▸ TASK OBJECTIVE: Please count the lines in these records that contain "SQUARE" and give only that count.

▸ EXCERPTED RECORDS:
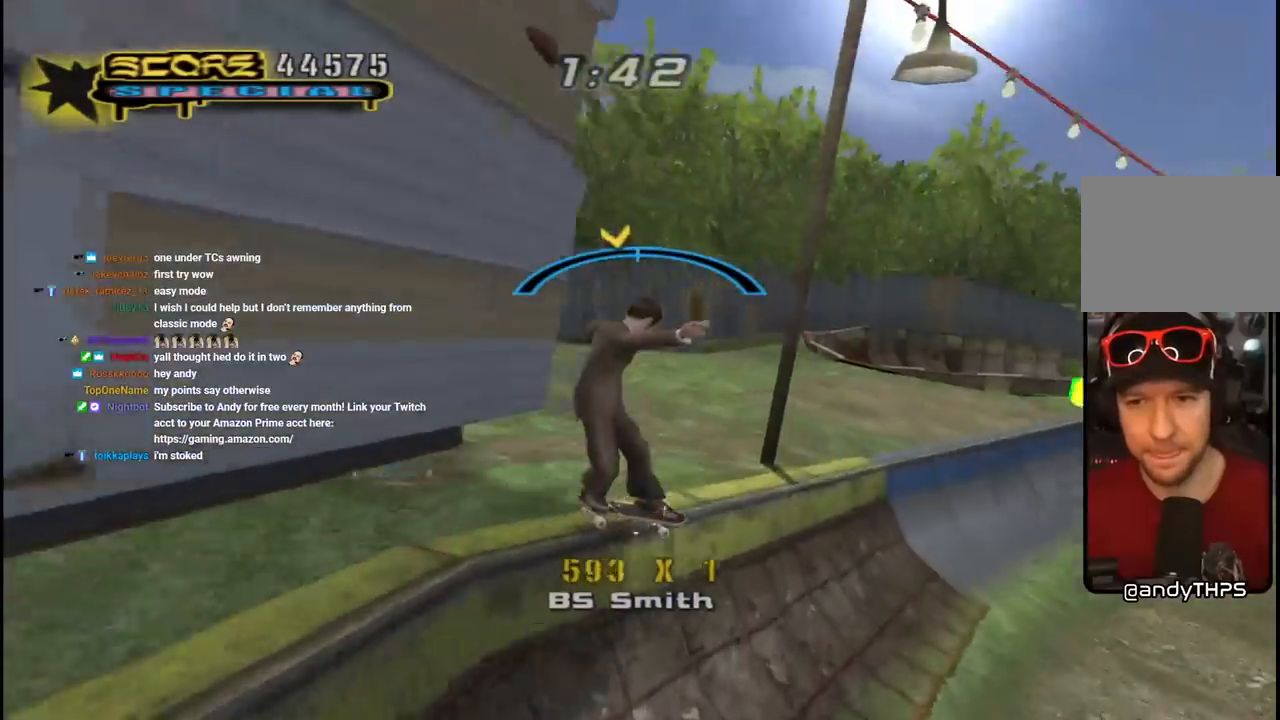
{"buttons": ["CROSS", "DPAD_RIGHT"], "left_stick": "center", "right_stick": "center", "events": [[67, "DPAD_LEFT", "up"], [283, "DPAD_RIGHT", "down"]]}
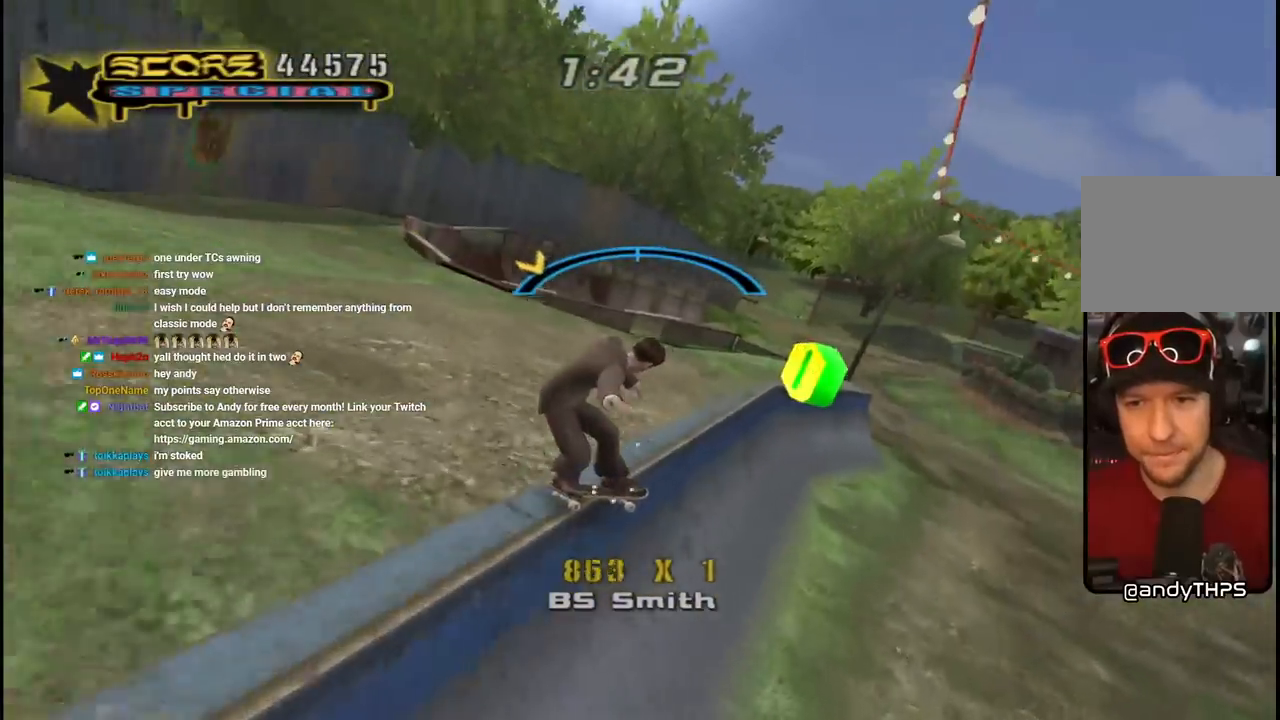
{"buttons": ["CROSS"], "left_stick": "center", "right_stick": "center", "events": [[17, "DPAD_RIGHT", "up"], [217, "DPAD_RIGHT", "down"], [283, "DPAD_RIGHT", "up"]]}
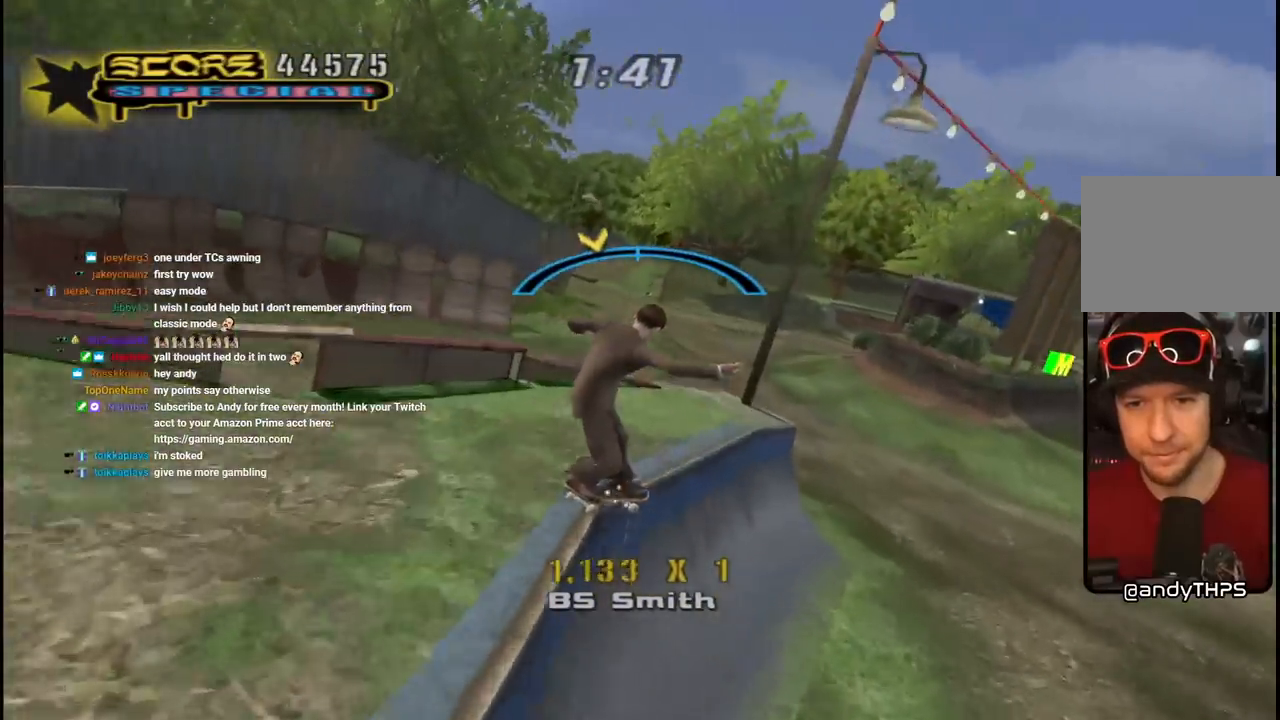
{"buttons": ["SQUARE", "DPAD_UP"], "left_stick": "center", "right_stick": "center", "events": [[17, "DPAD_LEFT", "down"], [117, "DPAD_LEFT", "up"], [267, "DPAD_UP", "down"], [383, "SQUARE", "down"], [417, "CROSS", "up"]]}
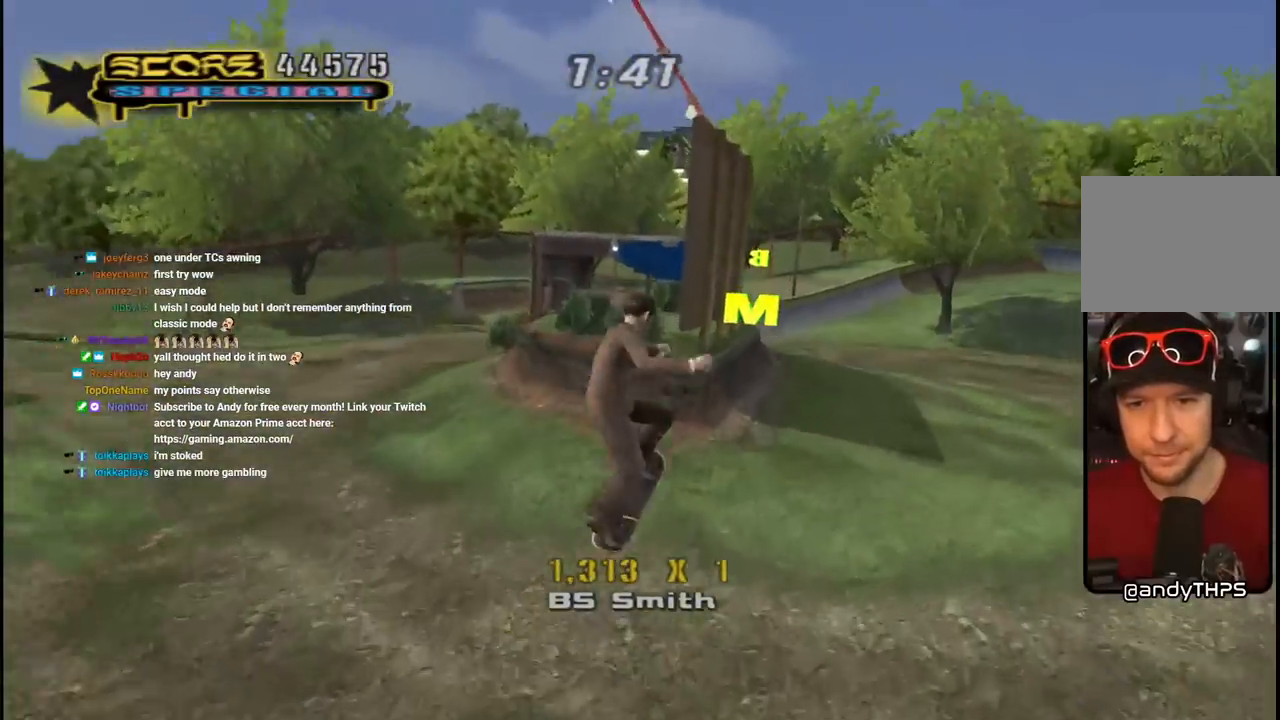
{"buttons": ["TRIANGLE"], "left_stick": "center", "right_stick": "center", "events": [[83, "DPAD_UP", "up"], [83, "SQUARE", "up"], [167, "DPAD_UP", "down"], [333, "TRIANGLE", "down"], [483, "DPAD_UP", "up"]]}
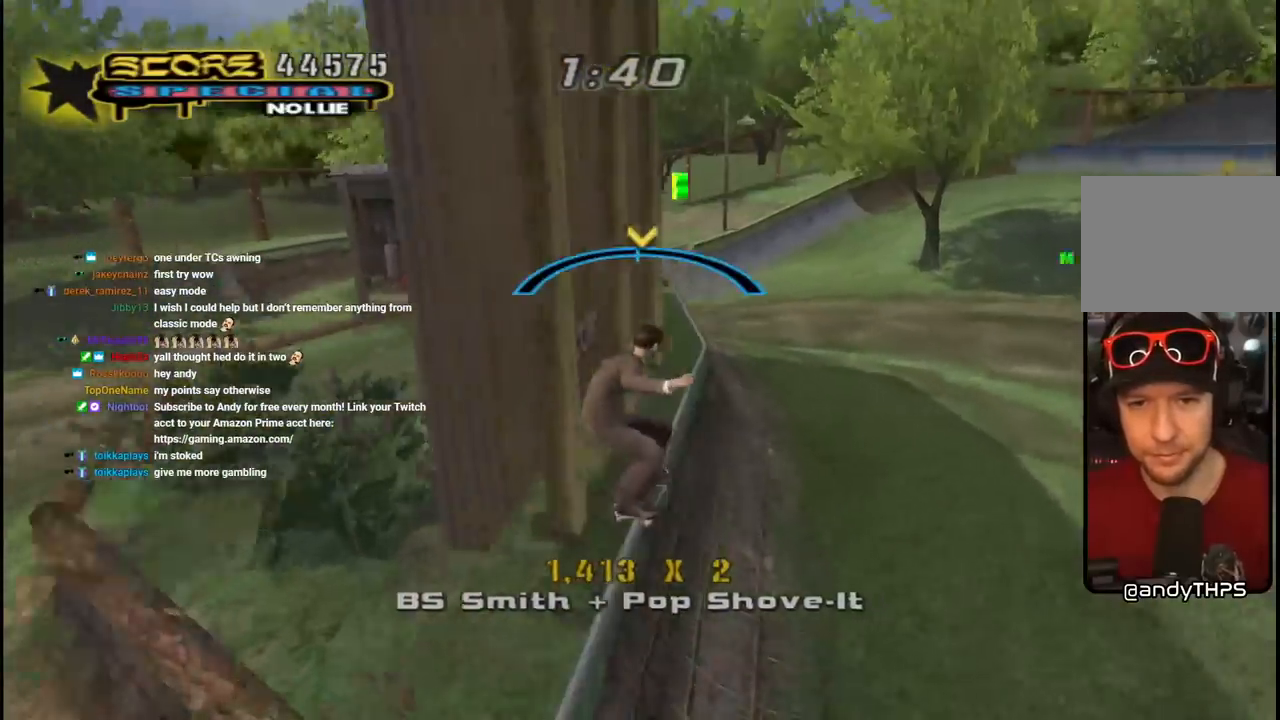
{"buttons": [], "left_stick": "center", "right_stick": "center", "events": [[83, "DPAD_LEFT", "down"], [117, "TRIANGLE", "up"], [133, "CROSS", "down"], [150, "DPAD_LEFT", "up"], [300, "DPAD_RIGHT", "down"], [350, "DPAD_RIGHT", "up"], [483, "CROSS", "up"]]}
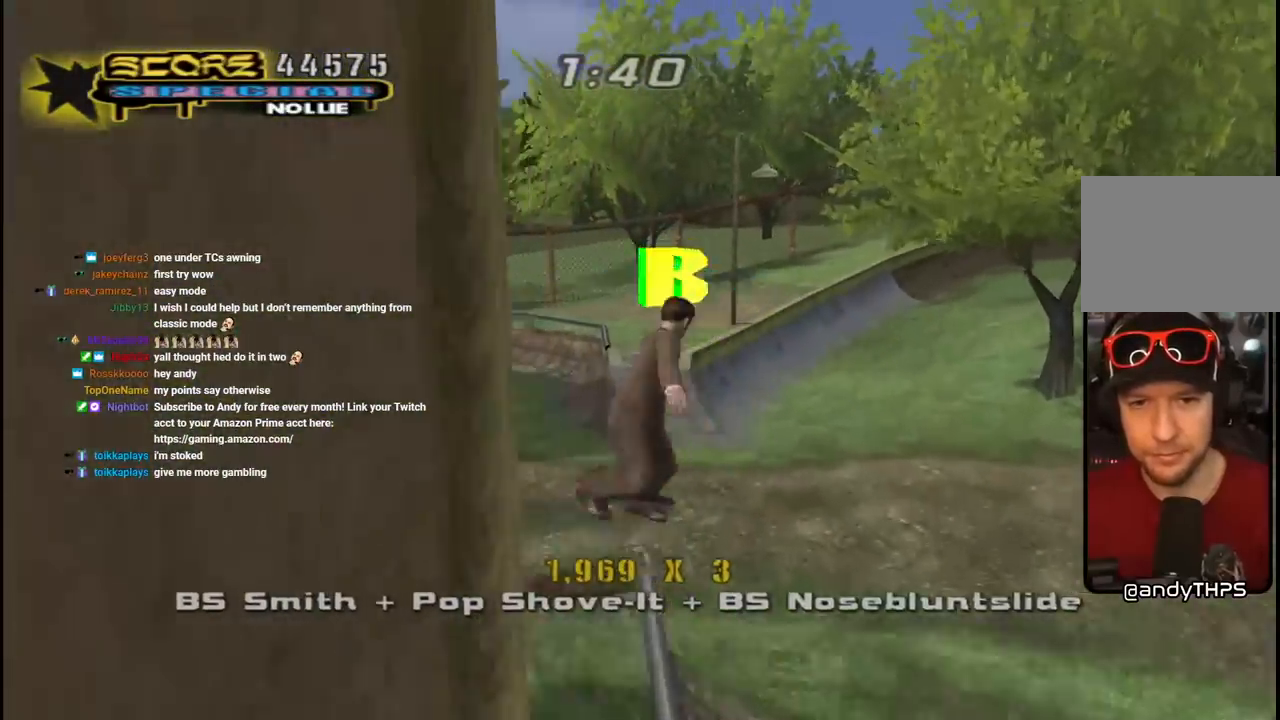
{"buttons": ["CROSS", "L1", "R1", "DPAD_DOWN", "DPAD_RIGHT"], "left_stick": "center", "right_stick": "center", "events": [[83, "DPAD_UP", "down"], [167, "DPAD_UP", "up"], [300, "DPAD_DOWN", "down"], [300, "DPAD_RIGHT", "down"], [317, "R1", "down"], [333, "TRIANGLE", "down"], [400, "TRIANGLE", "up"], [417, "CROSS", "down"], [417, "L1", "down"], [417, "R1", "up"], [483, "R1", "down"]]}
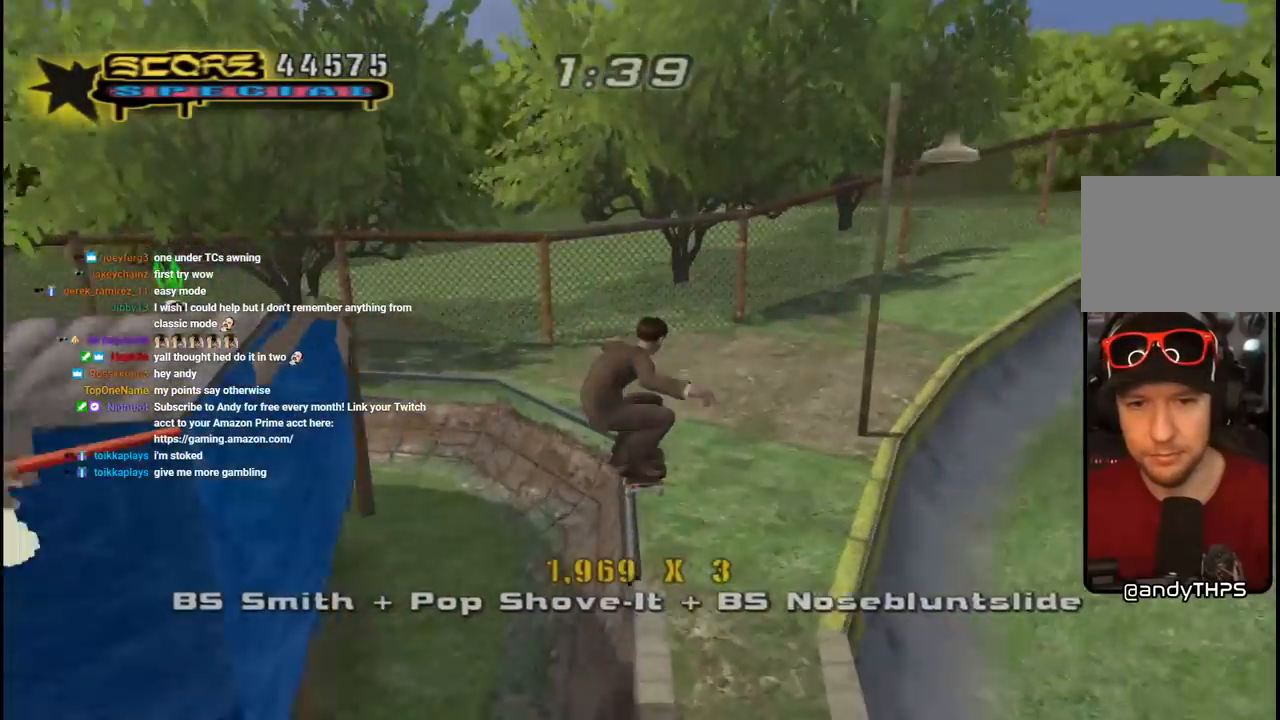
{"buttons": ["CROSS", "DPAD_UP"], "left_stick": "center", "right_stick": "center", "events": [[133, "L1", "up"], [133, "R1", "up"], [200, "DPAD_DOWN", "up"], [283, "DPAD_UP", "down"], [400, "DPAD_RIGHT", "up"]]}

▸ ANSWER SECTION: 2